Additional Bluebird Information
Bluebird Diet and Foraging Habits
- Bluebirds are mainly insectivores, meaning they mostly feed on insects such as beetles, caterpillars, and spiders.
- In addition to insects, they also enjoy different types of fruits and berries, which they may share with other backyard birds like American Robins and thrushes.
- Bluebirds often forage for food by perching on branches and observing the ground below. Once they spot an insect or other prey, they’ll swoop down to capture it.
- To encourage their natural foraging behavior, it can be helpful to have a combination of open spaces and trees in your backyard.
Bluebird Song and Appearance
- Bluebirds are well-known for their beautiful songs, which consist of a series of melodic notes with a pleasant tone. Their unique songs can help you identify their presence in your backyard, even if they’re not immediately visible.
- Bluebirds are quite vocal and communicate with a variety of calls, so learning to recognize their different vocalizations can be both enjoyable and useful.
- When it comes to appearance, bluebirds have a distinctive plumage that makes them easy to identify. Male bluebirds typically have a bright blue back and head, with a reddish-orange chest and white belly. Females have a slightly duller blue coloration on their back and a more muted orange on their chest.
Their attractive coloration, combined with their sweet songs, make bluebirds a favorite among many birdwatchers and backyard bird enthusiasts. By providing a suitable habitat and food sources like mealworms and suet, you can increase your chances of attracting these charming birds to your backyard.
Frequently Asked Questions
How to encourage bluebirds to visit your mealworm feeder?
To attract bluebirds to your mealworm feeder, provide a consistent supply of mealworms and place the feeder in an area with nearby perches.
Native plants and a water source can also help attract bluebirds to your yard.
Also, using a bluebird-specific feeder can take care of competition with other birds to a significant extent and encourage bluebirds to visit often, if not daily.
What type of mealworms do bluebirds prefer, live or dried?
Bluebirds are generally more attracted to live mealworms, as they resemble their natural prey and are more visually appealing.
However, dried mealworms can still be effective, especially due to their low cost and convenience. It ultimately depends on your personal preferences.
For more details on the pros and cons of feeding live and dried mealworms, you can check this guide.
Where is the best location to place a mealworm feeder for bluebirds?
The ideal location for a mealworm feeder is in an open area with nearby perching spots, such as trees or shrubs.
Try to avoid placing the feeder too close to windows to prevent collisions. Keeping the feeder at least 5 feet off the ground can also help protect the bluebirds from potential predators.

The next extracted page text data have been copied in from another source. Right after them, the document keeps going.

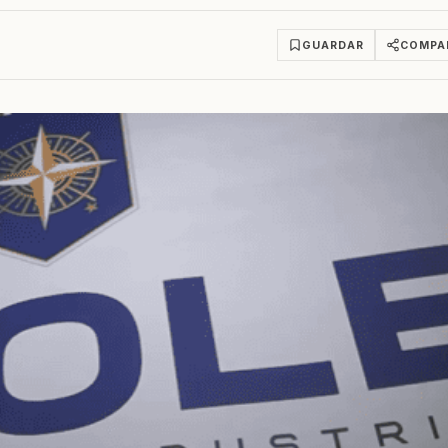
GUARDAR
COMPA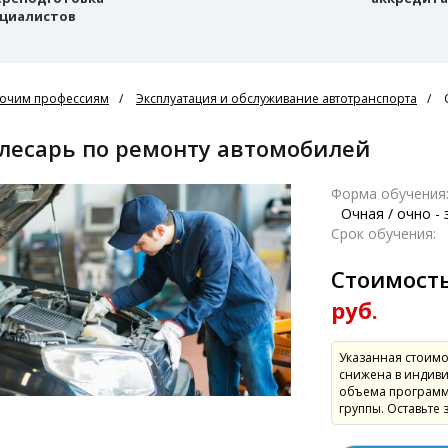
циалистов
очим профессиям
Эксплуатация и обслуживание автотранспорта
Слесарь по ремонту автомобилей
Форма обучения
Очная / очно -
Срок обучения:
Стоимост
руб.
Указанная стоимо
снижена в индиви
объема программ
группы. Оставьте 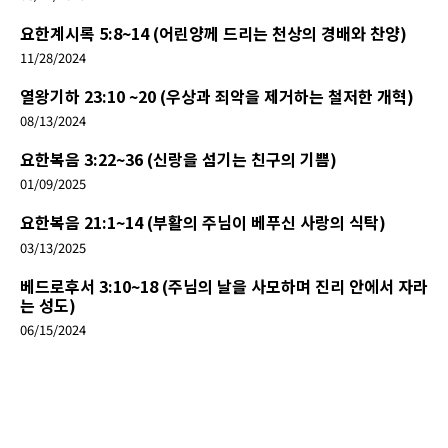
요한계시록 5:8~14 (어린양께 드리는 천상의 경배와 찬양)
11/28/2024
열왕기하 23:10 ~20 (우상과 죄악을 제거하는 철저한 개혁)
08/13/2024
요한복음 3:22~36 (신랑을 섬기는 친구의 기쁨)
01/09/2025
요한복음 21:1~14 (부활의 주님이 베푸신 사랑의 식탁)
03/13/2025
베드로후서 3:10~18 (주님의 날을 사모하며 진리 안에서 자라
는 성도)
06/15/2024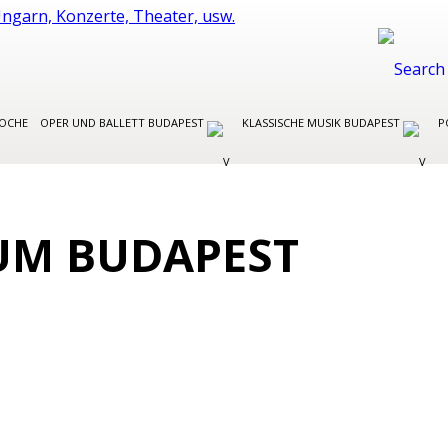
WOCHE
OPER UND BALLETT BUDAPEST
KLASSISCHE MUSIK BUDAPEST
P
UM BUDAPEST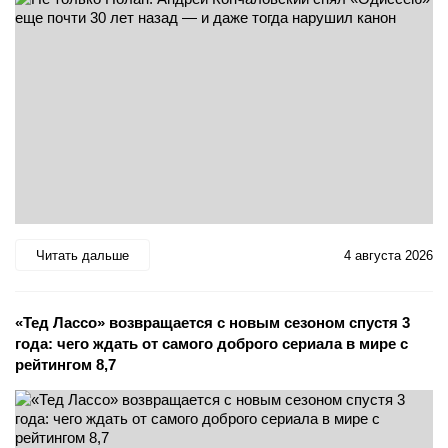
Читать дальше
4 августа 2026
«Тед Лассо» возвращается с новым сезоном спустя 3
года: чего ждать от самого доброго сериала в мире с
рейтингом 8,7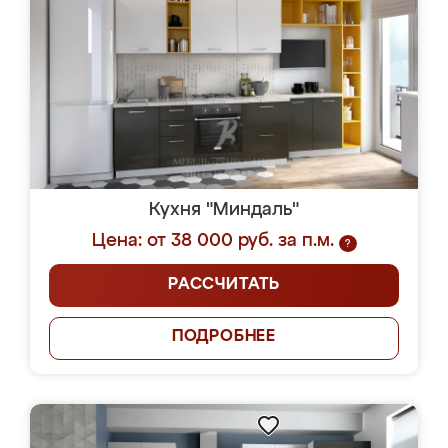
Кухня "Миндаль"
Цена: от 38 000 руб. за п.м.
?
РАССЧИТАТЬ
ПОДРОБНЕЕ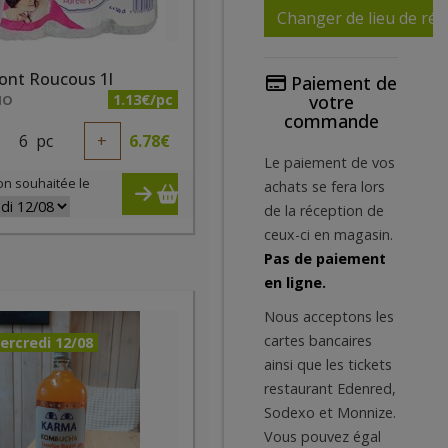
Changer de lieu de réc
ont Roucous 1l
Paiement de
1.13€/pc
votre
IO
commande
6
pc
+
6.78
€
Le paiement de vos
on souhaitée le
achats se fera lors
de la réception de
ceux-ci en magasin.
Pas de paiement
en ligne.
Nous acceptons les
cartes bancaires
ercredi 12/08
ainsi que les tickets
restaurant Edenred,
Sodexo et Monnize.
Vous pouvez égal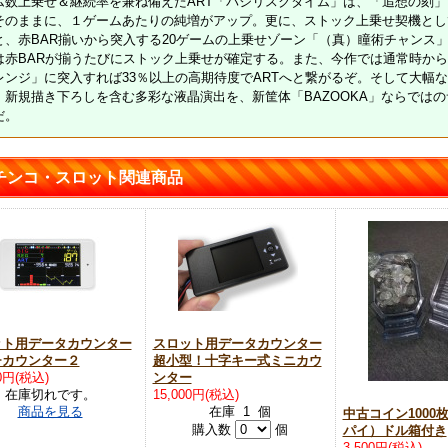
ム数上乗せ＆継続率を兼ね備えたART「バジリスクタイム」は、「追想の刻
そのままに、１ゲームあたりの純増がアップ。更に、ストック上乗せ契機とし
と、赤BAR揃いから突入する20ゲームの上乗せゾーン「（真）瞳術チャンス
は赤BARが揃うたびにストック上乗せが確定する。また、今作では通常時から
レンジ」に突入すれば33％以上の高期待度でARTへと繋がるぞ。そして大幅な
。新規描き下ろしを含む多彩な液晶演出を、新筐体「BAZOOKA」ならでは
だ。
チンコ・スロット関連商品
ット用データカウンター
スロット用データカウンター
チカウンター２
超小型！十字キー式ミニカウ
00円(税込)
ンター
在庫切れです。
15,000円(税込)
商品を見る
在庫 1 個
中古コイン1000
購入数
個
パイ）ドル箱付き
3,500円(税込)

What colors are most effective in attracting bluebirds?
Bluebirds are attracted to the color blue, as it mimics their own vibrant plumage. Choosing blue elements, such as a blue feeder or blue accents in your garden, can help draw bluebirds to your yard.
However, be cautious of overly bright or reflective materials, as they can deter bluebirds.

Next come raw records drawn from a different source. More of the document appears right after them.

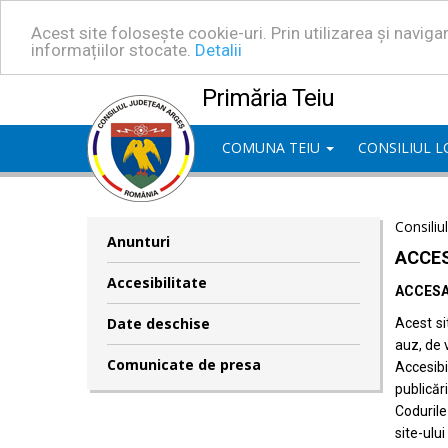
Acest site folosește cookie-uri. Prin utilizarea și navig
informațiilor stocate.
Detalii
Primăria Teiu
COMUNA TEIU
CONSILIUL 
Consiliu
Anunturi
ACCES
Accesibilitate
ACCESA
Date deschise
Acest si
auz, de 
Comunicate de presa
Accesib
publicări
Codurile
site-ului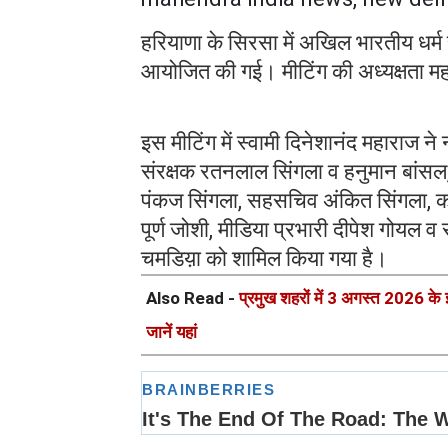
हरियाणा के सिरसा में अखिल भारतीय धर्
आयोजित की गई। मीटिंग की अध्यक्षता महा
इस मीटिंग में स्वामी दिनेशानंद महाराज ने
संरक्षक रतनलाल सिंगला व हनुमान बांसल, 
पंकज सिंगला, सहसचिव अंकित सिंगला, कोषा
पूर्ण जोशी, मीडिया प्रभारी दीपेश गोयल 
चमडिय़ा को शामिल किया गया है।
Also Read -
प्रमुख शहरों में 3 अगस्त 2026 के 
जानें यहां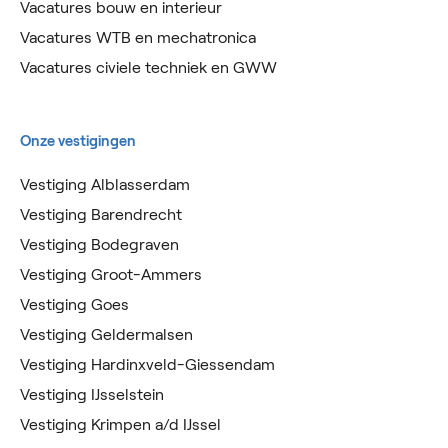
Vacatures bouw en interieur
Vacatures WTB en mechatronica
Vacatures civiele techniek en GWW
Onze vestigingen
Vestiging Alblasserdam
Vestiging Barendrecht
Vestiging Bodegraven
Vestiging Groot-Ammers
Vestiging Goes
Vestiging Geldermalsen
Vestiging Hardinxveld-Giessendam
Vestiging IJsselstein
Vestiging Krimpen a/d IJssel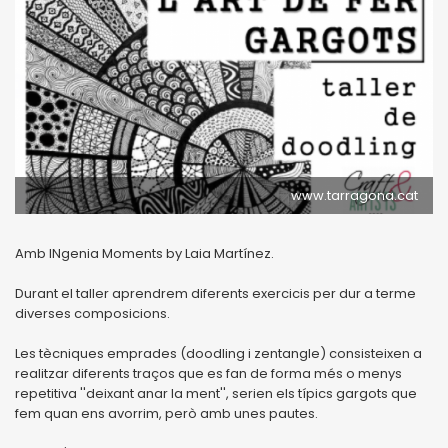
www.tarragona.cat
Amb INgenia Moments by Laia Martínez.
Durant el taller aprendrem diferents exercicis per dur a terme
diverses composicions.
Les tècniques emprades (doodling i zentangle) consisteixen a
realitzar diferents traços que es fan de forma més o menys
repetitiva ''deixant anar la ment'', serien els típics gargots que
fem quan ens avorrim, però amb unes pautes.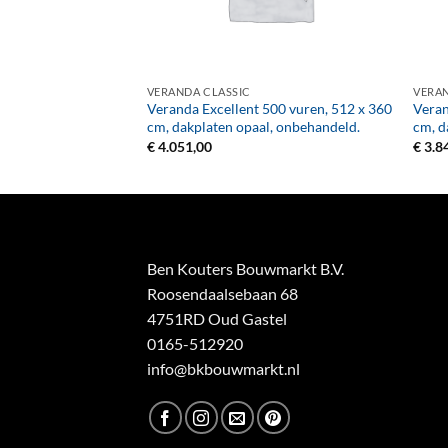
+
+
VERANDA CLASSIC
VERAN
300 vuren, 312 x 400
Veranda Excellent 500 vuren, 512 x 360
Veran
l, onbehandeld.
cm, dakplaten opaal, onbehandeld.
cm, d
€
4.051,00
€
3.8
Ben Kouters Bouwmarkt B.V.
Roosendaalsebaan 68
4751RD Oud Gastel
0165-512920
info@bkbouwmarkt.nl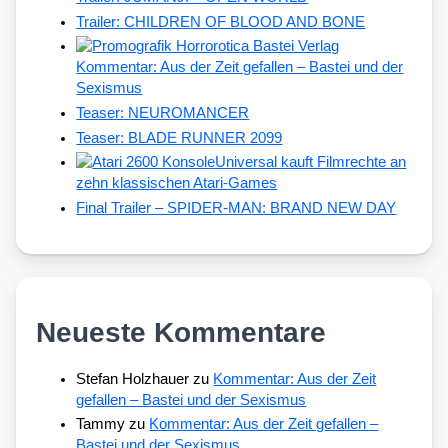
Trailer: CHILDREN OF BLOOD AND BONE
Kommentar: Aus der Zeit gefallen – Bastei und der
Sexismus
Teaser: NEUROMANCER
Teaser: BLADE RUNNER 2099
Universal kauft Filmrechte an
zehn klassischen Atari-Games
Final Trailer – SPIDER-MAN: BRAND NEW DAY
Neueste Kommentare
Stefan Holzhauer
zu
Kommentar: Aus der Zeit
gefallen – Bastei und der Sexismus
Tammy
zu
Kommentar: Aus der Zeit gefallen –
Bastei und der Sexismus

How to combine a nesting box with a mealworm feeder to attract bluebirds?
To entice bluebirds to use a nesting box, you can place a mealworm feeder nearby. Providing a mix of food, shelter, and water creates a suitable habitat for bluebirds.
Make sure the nesting box is secure and placed in an appropriate location, such as on a tree trunk or a post about 5 to 10 feet above the ground.

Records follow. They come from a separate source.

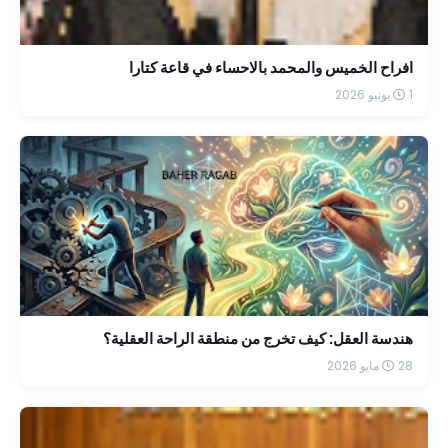
افراح الخميس والمحمد بالاحساء في قاعة كتارا
1 يونيو 2026
هندسة العقل: كيف تخرج من منطقة الراحة العقلية؟
28 مايو 2026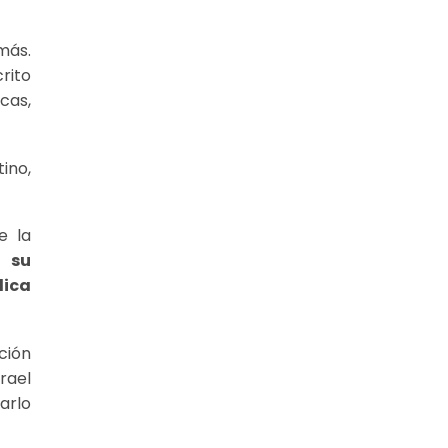
más.
rito
cas,
ino,
e la
 su
lica
ción
rael
arlo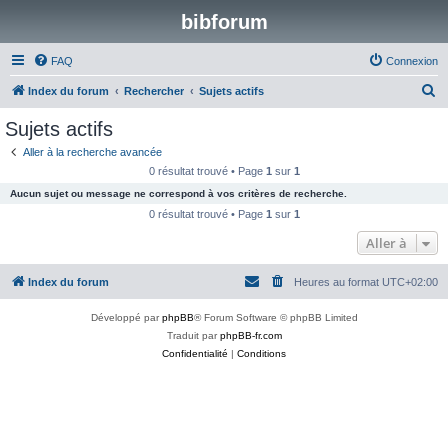
bibforum
FAQ
Connexion
R
Index du forum
Rechercher
Sujets actifs
e
Sujets actifs
c
Aller à la recherche avancée
h
0 résultat trouvé • Page
1
sur
1
e
Aucun sujet ou message ne correspond à vos critères de recherche.
r
0 résultat trouvé • Page
1
sur
1
c
Aller à
h
Index du forum
Heures au format
UTC+02:00
e
r
Développé par
phpBB
® Forum Software © phpBB Limited
Traduit par
phpBB-fr.com
Confidentialité
|
Conditions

Are there any concerns about feeding bluebirds too many mealworms?
There is a potential concern that bluebirds may become reliant on mealworms as their primary food source if they are provided in large quantities.
However, feeding bluebirds mealworms during nesting season or as a supplemental food source can be beneficial.
It’s crucial to maintain a balance and not overfeed, allowing bluebirds to continue foraging for insects and other natural food sources.